→ STATED PROBLEM: Transcribe every line of the records below without changing a single word.

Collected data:
┄┄┄┄┄┄┄┄┄┄

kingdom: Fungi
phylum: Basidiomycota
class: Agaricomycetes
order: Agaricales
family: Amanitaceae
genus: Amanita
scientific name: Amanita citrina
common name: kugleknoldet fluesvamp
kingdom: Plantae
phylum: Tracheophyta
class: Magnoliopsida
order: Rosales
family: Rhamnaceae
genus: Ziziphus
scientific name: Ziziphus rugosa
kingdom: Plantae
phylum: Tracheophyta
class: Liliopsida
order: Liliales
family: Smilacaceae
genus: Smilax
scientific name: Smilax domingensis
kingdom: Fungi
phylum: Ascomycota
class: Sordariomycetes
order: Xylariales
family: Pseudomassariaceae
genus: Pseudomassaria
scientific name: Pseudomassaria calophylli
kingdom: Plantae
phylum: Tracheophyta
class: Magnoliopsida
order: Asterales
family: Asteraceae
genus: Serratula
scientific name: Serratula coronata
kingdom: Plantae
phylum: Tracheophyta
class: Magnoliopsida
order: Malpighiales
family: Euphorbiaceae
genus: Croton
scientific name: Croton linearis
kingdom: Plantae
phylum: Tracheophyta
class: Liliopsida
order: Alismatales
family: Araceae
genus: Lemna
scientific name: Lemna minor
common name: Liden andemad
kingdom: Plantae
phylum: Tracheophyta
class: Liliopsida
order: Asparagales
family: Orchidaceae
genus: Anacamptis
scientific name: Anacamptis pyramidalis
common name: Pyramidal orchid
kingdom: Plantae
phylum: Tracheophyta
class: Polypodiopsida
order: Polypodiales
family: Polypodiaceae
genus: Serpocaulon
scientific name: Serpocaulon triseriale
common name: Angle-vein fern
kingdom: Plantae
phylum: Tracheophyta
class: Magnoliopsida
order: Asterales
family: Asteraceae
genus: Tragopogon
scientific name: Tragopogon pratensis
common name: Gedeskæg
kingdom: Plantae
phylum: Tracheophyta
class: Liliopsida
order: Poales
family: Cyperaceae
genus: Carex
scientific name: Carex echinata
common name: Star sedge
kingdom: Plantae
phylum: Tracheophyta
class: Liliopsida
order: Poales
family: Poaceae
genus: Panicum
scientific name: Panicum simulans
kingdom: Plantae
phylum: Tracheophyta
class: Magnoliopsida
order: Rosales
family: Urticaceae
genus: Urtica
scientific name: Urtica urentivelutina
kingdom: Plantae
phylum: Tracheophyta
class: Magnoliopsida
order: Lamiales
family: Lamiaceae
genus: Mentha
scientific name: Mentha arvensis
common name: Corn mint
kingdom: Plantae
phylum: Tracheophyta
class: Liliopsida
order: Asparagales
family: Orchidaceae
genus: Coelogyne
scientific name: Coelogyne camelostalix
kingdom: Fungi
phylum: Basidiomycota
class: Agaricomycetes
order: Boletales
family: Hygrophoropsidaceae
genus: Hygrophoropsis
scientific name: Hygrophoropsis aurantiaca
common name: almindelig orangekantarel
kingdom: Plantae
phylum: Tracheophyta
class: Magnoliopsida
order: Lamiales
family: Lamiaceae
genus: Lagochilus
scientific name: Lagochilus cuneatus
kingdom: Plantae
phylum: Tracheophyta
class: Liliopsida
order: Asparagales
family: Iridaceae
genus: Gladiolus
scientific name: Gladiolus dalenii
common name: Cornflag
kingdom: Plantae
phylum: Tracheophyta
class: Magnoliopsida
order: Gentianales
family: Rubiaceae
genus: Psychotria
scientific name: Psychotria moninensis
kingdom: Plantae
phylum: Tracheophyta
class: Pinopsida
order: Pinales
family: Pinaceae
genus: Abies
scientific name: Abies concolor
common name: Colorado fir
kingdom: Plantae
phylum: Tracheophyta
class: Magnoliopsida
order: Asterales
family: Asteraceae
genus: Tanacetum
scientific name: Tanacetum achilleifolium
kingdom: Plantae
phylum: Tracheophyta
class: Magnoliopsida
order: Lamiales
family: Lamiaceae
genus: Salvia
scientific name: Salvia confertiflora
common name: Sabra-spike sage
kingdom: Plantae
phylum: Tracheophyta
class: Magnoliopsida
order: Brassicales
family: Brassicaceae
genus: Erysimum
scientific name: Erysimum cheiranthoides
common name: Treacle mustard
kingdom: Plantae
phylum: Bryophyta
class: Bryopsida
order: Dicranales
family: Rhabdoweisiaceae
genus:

┄┄┄┄┄┄┄┄┄┄

→ REPLY:
kingdom: Fungi
phylum: Basidiomycota
class: Agaricomycetes
order: Agaricales
family: Amanitaceae
genus: Amanita
scientific name: Amanita citrina
common name: kugleknoldet fluesvamp
kingdom: Plantae
phylum: Tracheophyta
class: Magnoliopsida
order: Rosales
family: Rhamnaceae
genus: Ziziphus
scientific name: Ziziphus rugosa
kingdom: Plantae
phylum: Tracheophyta
class: Liliopsida
order: Liliales
family: Smilacaceae
genus: Smilax
scientific name: Smilax domingensis
kingdom: Fungi
phylum: Ascomycota
class: Sordariomycetes
order: Xylariales
family: Pseudomassariaceae
genus: Pseudomassaria
scientific name: Pseudomassaria calophylli
kingdom: Plantae
phylum: Tracheophyta
class: Magnoliopsida
order: Asterales
family: Asteraceae
genus: Serratula
scientific name: Serratula coronata
kingdom: Plantae
phylum: Tracheophyta
class: Magnoliopsida
order: Malpighiales
family: Euphorbiaceae
genus: Croton
scientific name: Croton linearis
kingdom: Plantae
phylum: Tracheophyta
class: Liliopsida
order: Alismatales
family: Araceae
genus: Lemna
scientific name: Lemna minor
common name: Liden andemad
kingdom: Plantae
phylum: Tracheophyta
class: Liliopsida
order: Asparagales
family: Orchidaceae
genus: Anacamptis
scientific name: Anacamptis pyramidalis
common name: Pyramidal orchid
kingdom: Plantae
phylum: Tracheophyta
class: Polypodiopsida
order: Polypodiales
family: Polypodiaceae
genus: Serpocaulon
scientific name: Serpocaulon triseriale
common name: Angle-vein fern
kingdom: Plantae
phylum: Tracheophyta
class: Magnoliopsida
order: Asterales
family: Asteraceae
genus: Tragopogon
scientific name: Tragopogon pratensis
common name: Gedeskæg
kingdom: Plantae
phylum: Tracheophyta
class: Liliopsida
order: Poales
family: Cyperaceae
genus: Carex
scientific name: Carex echinata
common name: Star sedge
kingdom: Plantae
phylum: Tracheophyta
class: Liliopsida
order: Poales
family: Poaceae
genus: Panicum
scientific name: Panicum simulans
kingdom: Plantae
phylum: Tracheophyta
class: Magnoliopsida
order: Rosales
family: Urticaceae
genus: Urtica
scientific name: Urtica urentivelutina
kingdom: Plantae
phylum: Tracheophyta
class: Magnoliopsida
order: Lamiales
family: Lamiaceae
genus: Mentha
scientific name: Mentha arvensis
common name: Corn mint
kingdom: Plantae
phylum: Tracheophyta
class: Liliopsida
order: Asparagales
family: Orchidaceae
genus: Coelogyne
scientific name: Coelogyne camelostalix
kingdom: Fungi
phylum: Basidiomycota
class: Agaricomycetes
order: Boletales
family: Hygrophoropsidaceae
genus: Hygrophoropsis
scientific name: Hygrophoropsis aurantiaca
common name: almindelig orangekantarel
kingdom: Plantae
phylum: Tracheophyta
class: Magnoliopsida
order: Lamiales
family: Lamiaceae
genus: Lagochilus
scientific name: Lagochilus cuneatus
kingdom: Plantae
phylum: Tracheophyta
class: Liliopsida
order: Asparagales
family: Iridaceae
genus: Gladiolus
scientific name: Gladiolus dalenii
common name: Cornflag
kingdom: Plantae
phylum: Tracheophyta
class: Magnoliopsida
order: Gentianales
family: Rubiaceae
genus: Psychotria
scientific name: Psychotria moninensis
kingdom: Plantae
phylum: Tracheophyta
class: Pinopsida
order: Pinales
family: Pinaceae
genus: Abies
scientific name: Abies concolor
common name: Colorado fir
kingdom: Plantae
phylum: Tracheophyta
class: Magnoliopsida
order: Asterales
family: Asteraceae
genus: Tanacetum
scientific name: Tanacetum achilleifolium
kingdom: Plantae
phylum: Tracheophyta
class: Magnoliopsida
order: Lamiales
family: Lamiaceae
genus: Salvia
scientific name: Salvia confertiflora
common name: Sabra-spike sage
kingdom: Plantae
phylum: Tracheophyta
class: Magnoliopsida
order: Brassicales
family: Brassicaceae
genus: Erysimum
scientific name: Erysimum cheiranthoides
common name: Treacle mustard
kingdom: Plantae
phylum: Bryophyta
class: Bryopsida
order: Dicranales
family: Rhabdoweisiaceae
genus:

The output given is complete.